Hell Is For Heroes (1962)
By all accounts the production on "Hell Is For Heroes" was a total nightmare. And yet, the final result is a gritty, compelling war picture notable for its unblinking look at the horrors of combat. It's one of the earliest movies I can think of where a character dies not with noble silence, but screaming and convulsing while trying to keep his intestines inside his body.
Steve McQueen, an ensemble player who already felt like he should be paid and treated like the big star he was yet to become, was a surly jerk to cast and crew. Screenwriter Robert Pirosh was tasked with recreating the gritty feel of his masterpiece "Battleground," basing much of the plot and characters on his own World War II experiences. He was to have directed it, too, but walked off the project after dealing with McQueen's attitude.
The story, which reportedly was supposed to focus more on Bobby Darin's wisenheimer character, Corby, was rewritten after McQueen was cast, making his moody Private Reese the spotlight. Trusty action movie director Don Siegel ("Dirty Harry") was brought in as a replacement, a move that likely saved the picture.
It was so low-budget that other stars James Coburn and Fess Parker were essentially parachuted into the production a few days at a time while filming other movies. Bob Newhart wanted to go do stand-up comedy instead, and kept lobbying to have his nebbish character killed off. The props and costumes were cheap and unreliable, and eventually the studio just called a halt to production and told the filmmakers to edit together what footage they had.

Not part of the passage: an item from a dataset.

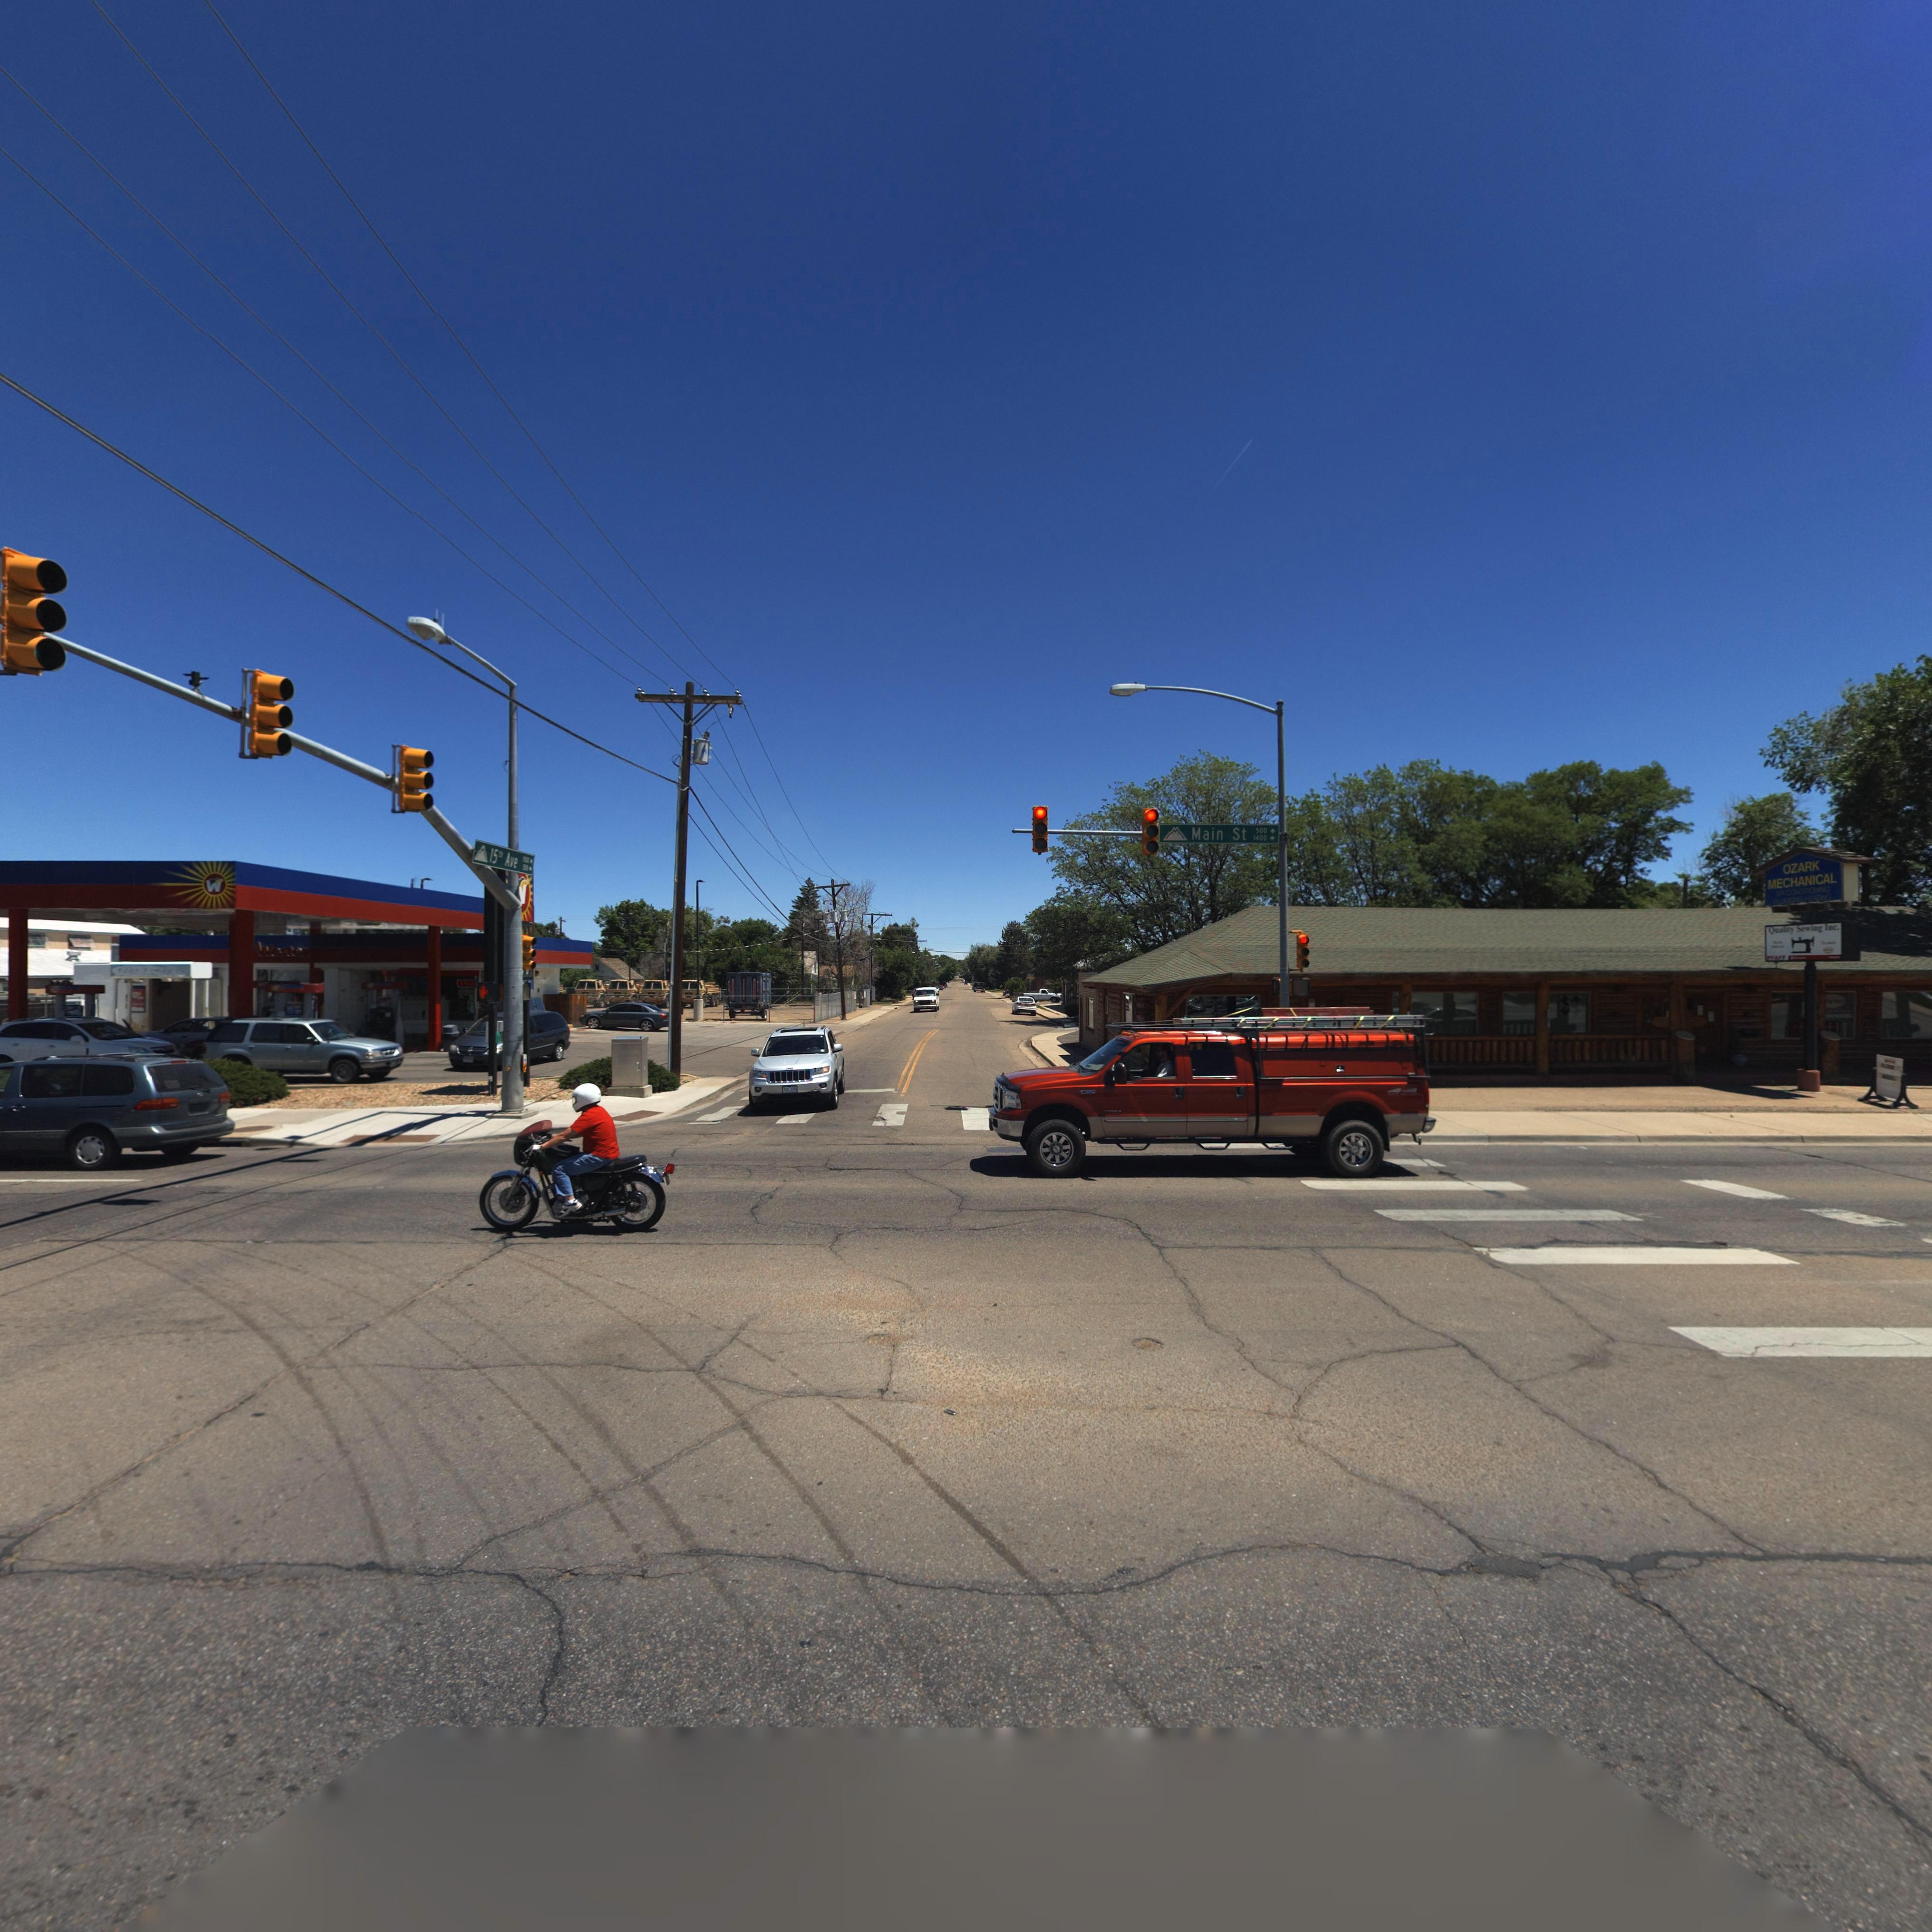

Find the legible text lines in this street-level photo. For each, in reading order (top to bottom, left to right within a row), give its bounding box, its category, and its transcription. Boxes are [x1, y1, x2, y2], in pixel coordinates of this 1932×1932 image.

For all this, "Hell Is For Heroes" is a worthy inheritor of other realistic war films like "Battleground" and a precursor to bloodier depictions of violence that would come with "Bonnie and Clyde" and "The Wild Bunch."
And whatever McQueen's disposition toward the cast and crew, he's at his anti-hero cool best. He had the uncanny ability to fashion characters who seemed both remote and identifiable to audiences. His indifference was his hook.
Story-wise, there's not much to it. An American company of dogfaces expects to be sent home, but instead they're sent back on the line to plug up a hole on the front. A puppyish Polish refugee named Homer (Nick Adams) tags along everywhere, hoping to eventually join the soldiers on the trip home. At the last minute Reese (McQueen) joins the second squad as a reinforcement, and immediately sets about alienating everyone.
Reese, wearing a beard and a scowl, is too old and battle-hardened to be a private, but that's because he was just court-martialed down from master sergeant for going crazy on leave, crashing a colonel's jeep. He's a classic film archetype, seen more in Westerns and Japanese samurai flicks: the warrior who lives to fight, and isn't much good for anything anytime else.
The officers are attempting to outfox the Germans, moving in an entire company and then moving them out again quietly, hoping the enemy doesn't notice. That leaves the depleted second squad — just six men — to hold the line. The idea is the reinforcements will arrive before the Germans have noticed how thin they are, but of course things don't work out that way.
The rest of the squad is a typical war picture troupe. Coburn is Henshaw, the owlish corporal who likes to fix things. Harry Guardino is the commanding sergeant, Pike, who's smart enough to listen to Reese's advice on battle tactics. Corby (Darin) is the scrounger, always wheeling and dealing. There's Kolinsky (Mike Kellin), the only one who speaks Polish, and the quiet, naive Cumberly (Bill Mullikin).
Parker plays another sergeant who knew Reese back when. Newhart joins them halfway through as Driscoll, a weak-kneed private from the typing pool who got lost with his jeep full of typewriters, and gets conscripted (him, not the typewriters).
The squad comes up with some clever ideas of how to generate enough noise and activity to make the Germans think there's still a whole Army company defending the area. Henshaw rigs the jeep to groan and backfire like a tank. They string wire to ammunition cans filled with rocks or coins and hang them out in no-man's land, so they can pull on them and draw enemy fire.
It seems the Germans even rigged up a microphone in the bunker when they previously held the area so as to spy on the Americans. Driscoll is assigned to stay in the pillbox and simulate the radio chatter of a busy unit, drawing on Newhart's standup routines faking one end of a telephone conversation.
Nevertheless, the Germans do send a patrol to probe. Reese, using grenades and his M3 automatic "grease gun," manages to kill most of them, but some escape to report back. Reese decides the only way to make the Germans hesitate on a full-scale assault is to sneak across the battlefield and blow up their main bunker with a 40-pound charge.
This leads to a very tense scene of Reese, Henshaw and Kolinsky crawling through a minefield on their bellies, feeling for the triggering prongs with their fingers. It's certainly the film's visceral highlight.
"Hell Is For Heroes" is one of those forgotten war pictures that deserves a better place in the cinematic pantheon. Sometimes even when a shoot goes to hell, the result can still pack a wallop.